[Stored data entries]
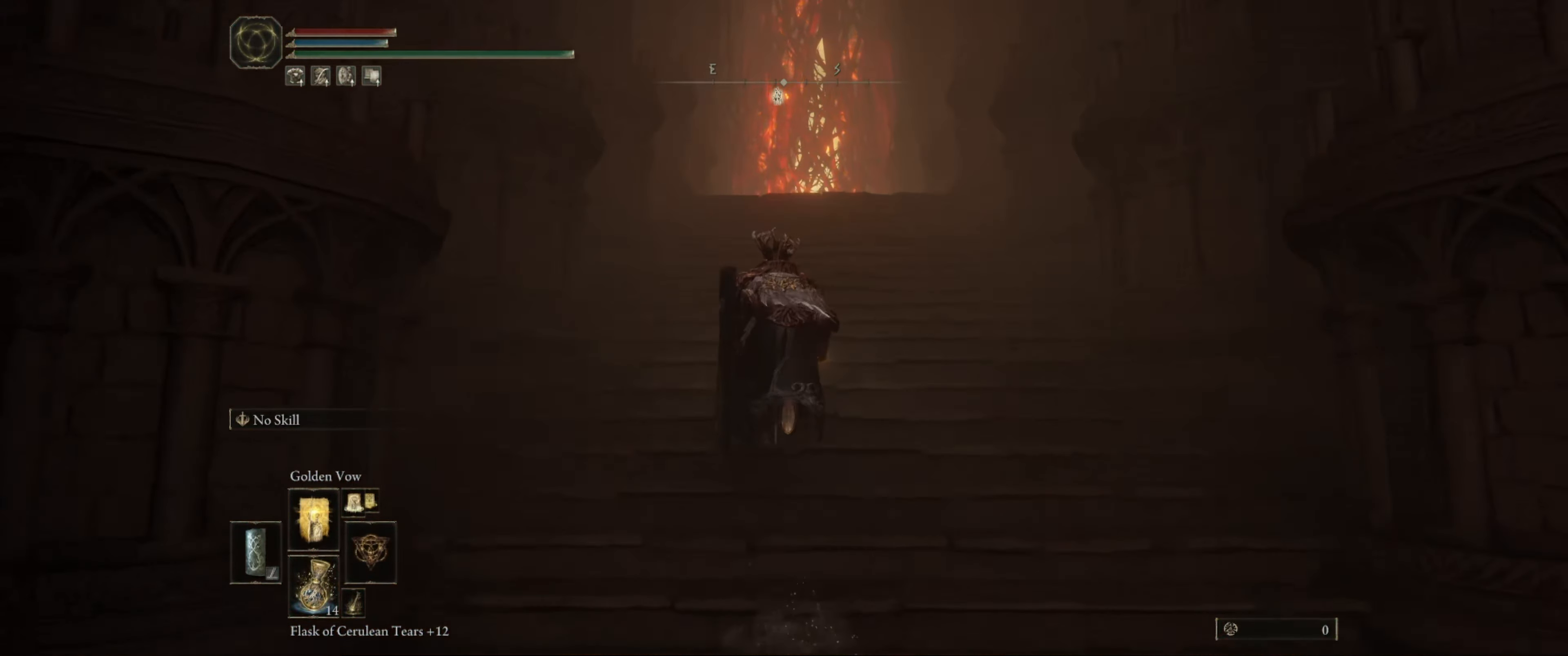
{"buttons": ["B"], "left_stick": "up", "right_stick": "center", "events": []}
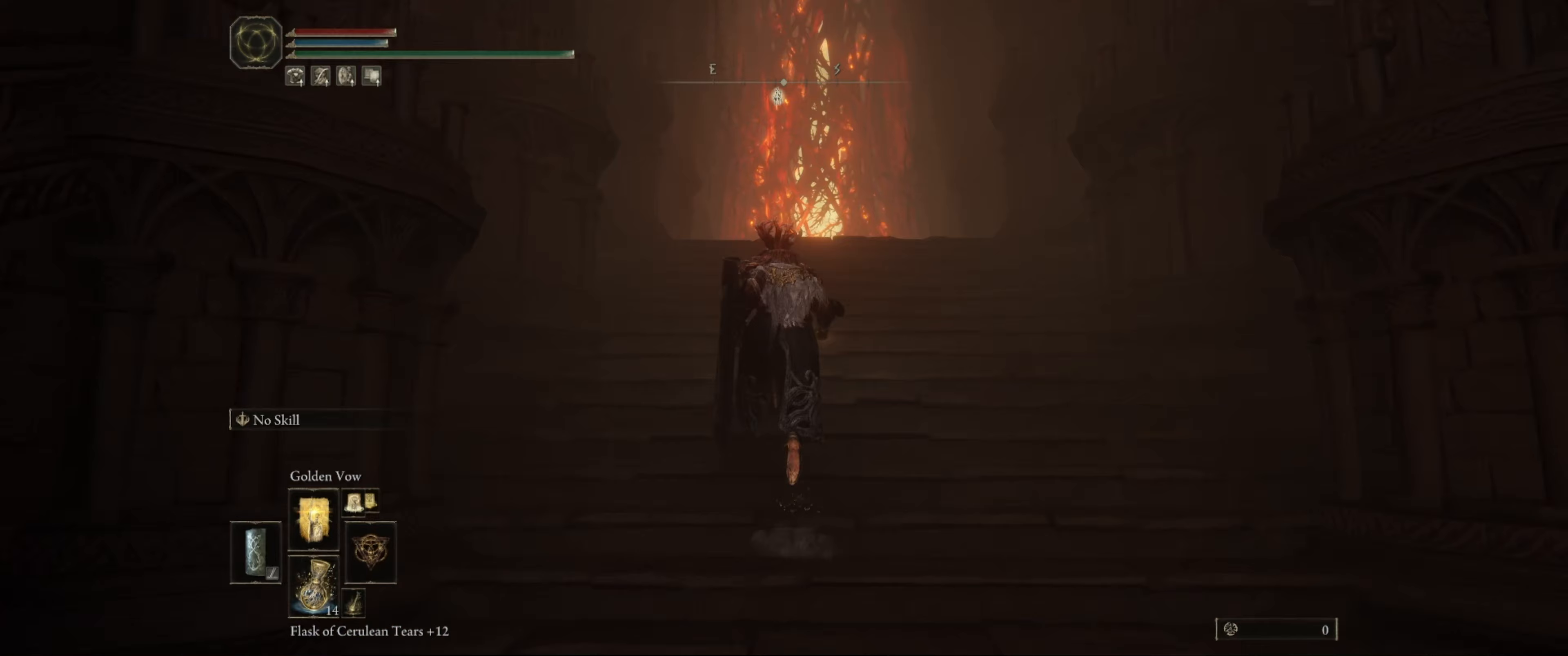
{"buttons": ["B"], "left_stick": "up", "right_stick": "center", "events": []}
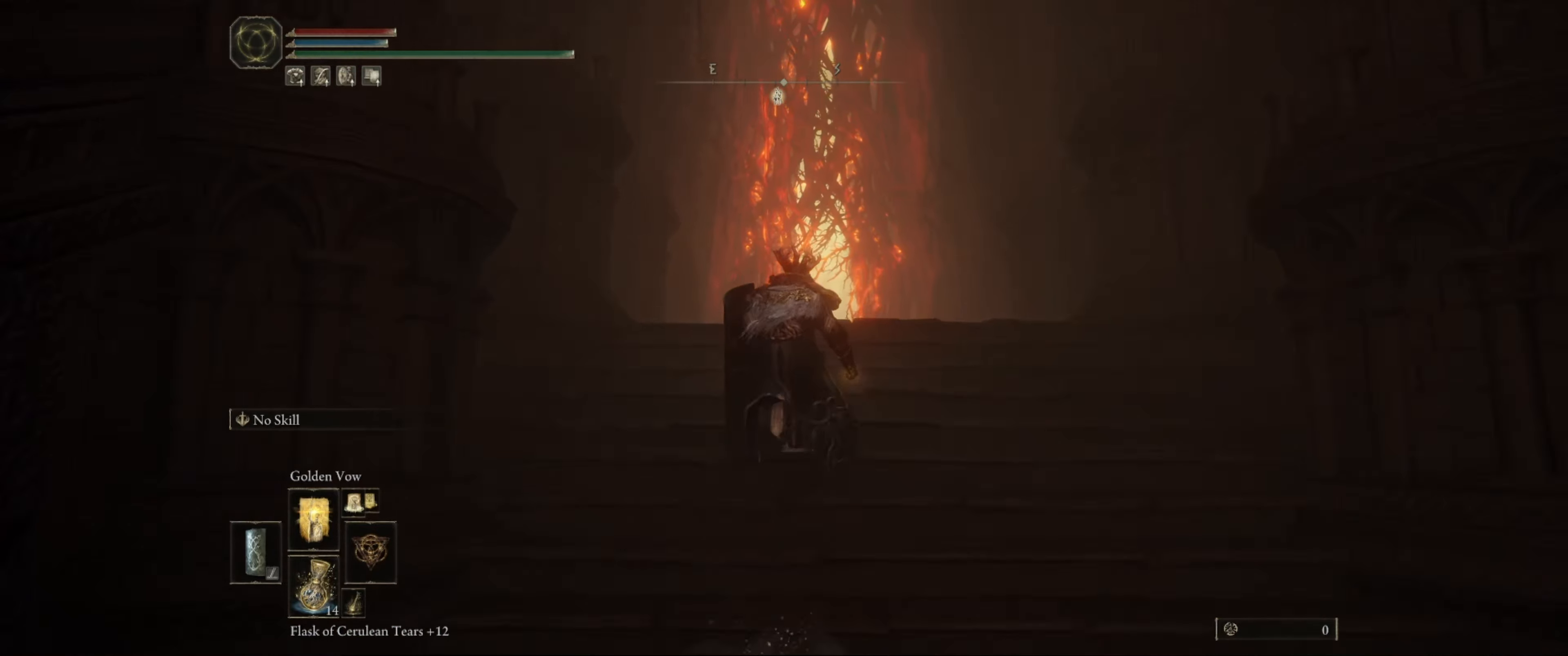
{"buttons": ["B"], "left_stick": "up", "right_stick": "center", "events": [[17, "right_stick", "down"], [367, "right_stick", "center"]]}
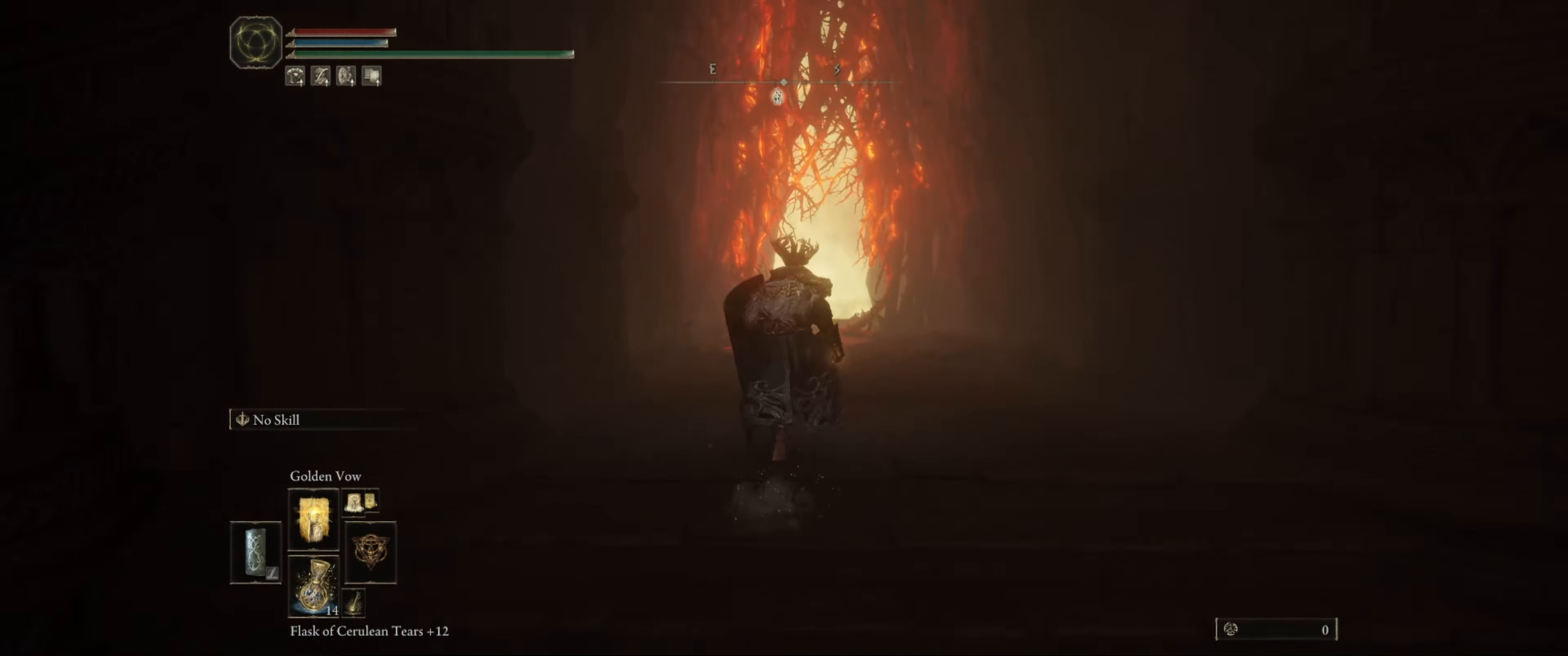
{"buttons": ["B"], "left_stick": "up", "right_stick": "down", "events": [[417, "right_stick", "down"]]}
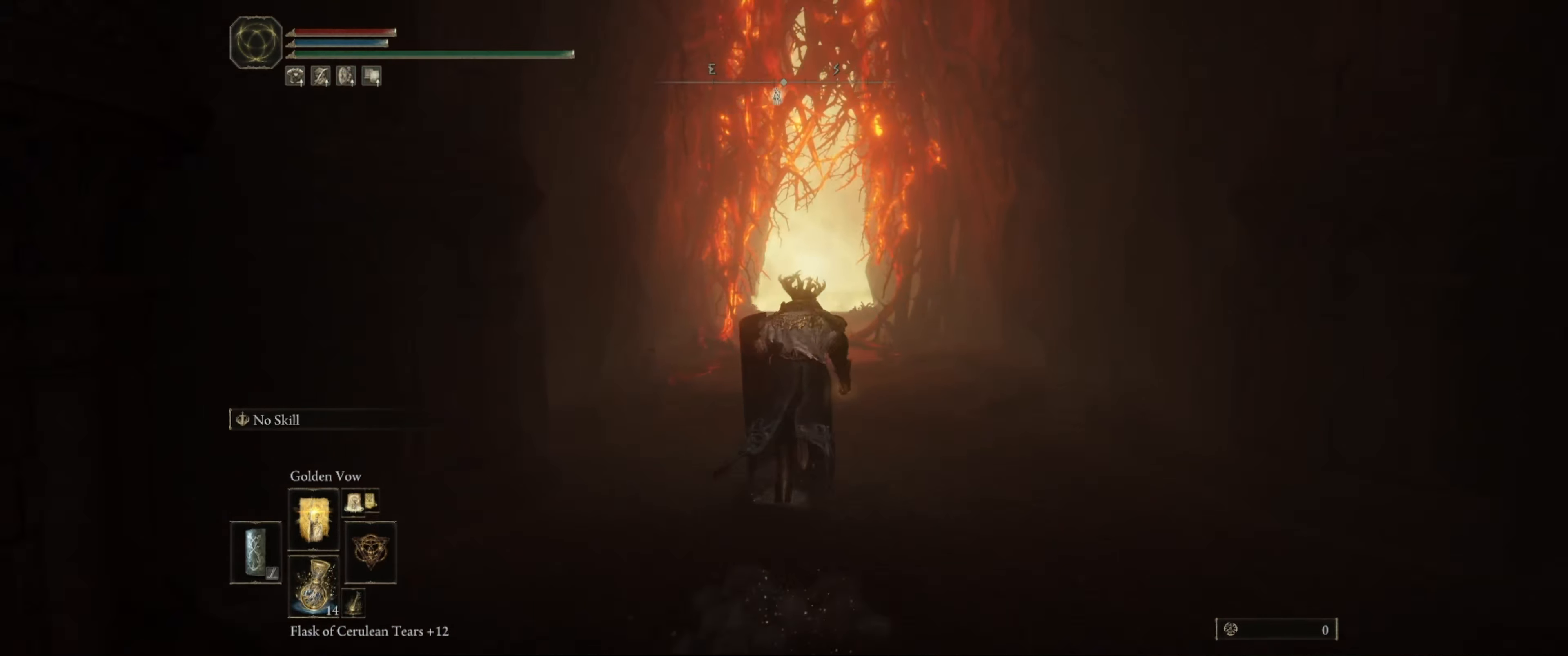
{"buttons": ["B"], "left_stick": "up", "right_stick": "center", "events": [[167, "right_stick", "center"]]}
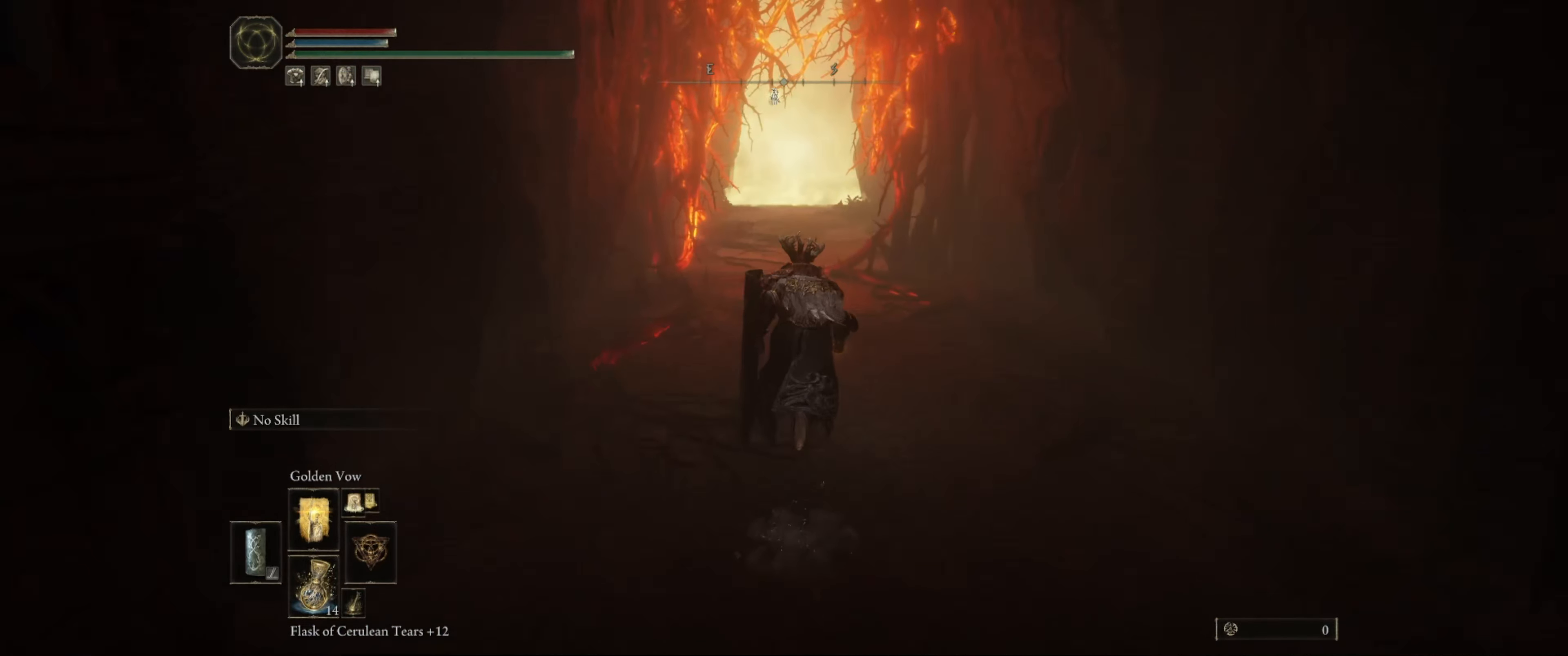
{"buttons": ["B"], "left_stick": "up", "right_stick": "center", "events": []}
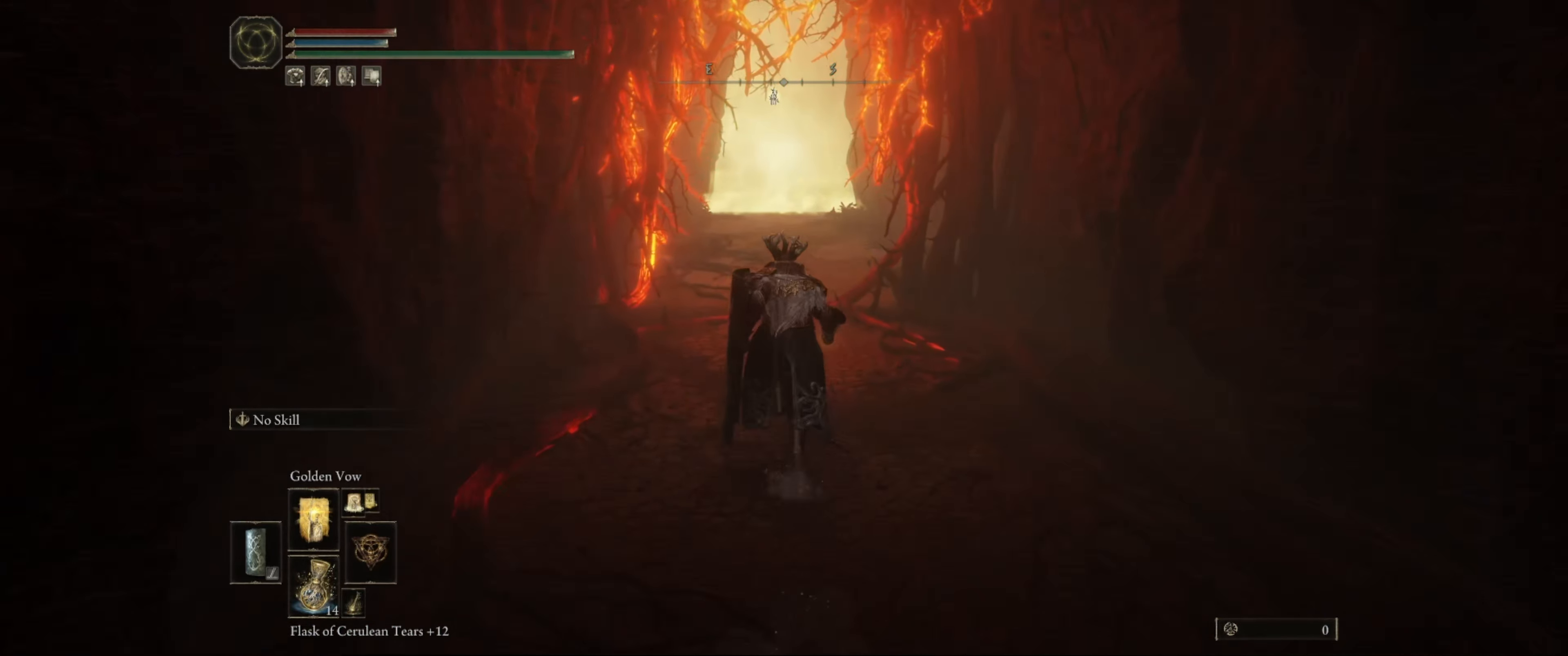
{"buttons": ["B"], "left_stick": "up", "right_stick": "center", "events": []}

[PROBLEM DESCRIPTION]
The task requires that every line above be transcribed exactly, without the images.

[TASK SOLUTION]
{"buttons": ["B"], "left_stick": "up", "right_stick": "center", "events": []}
{"buttons": ["B"], "left_stick": "up", "right_stick": "center", "events": []}
{"buttons": ["B"], "left_stick": "up", "right_stick": "center", "events": [[17, "right_stick", "down"], [367, "right_stick", "center"]]}
{"buttons": ["B"], "left_stick": "up", "right_stick": "down", "events": [[417, "right_stick", "down"]]}
{"buttons": ["B"], "left_stick": "up", "right_stick": "center", "events": [[167, "right_stick", "center"]]}
{"buttons": ["B"], "left_stick": "up", "right_stick": "center", "events": []}
{"buttons": ["B"], "left_stick": "up", "right_stick": "center", "events": []}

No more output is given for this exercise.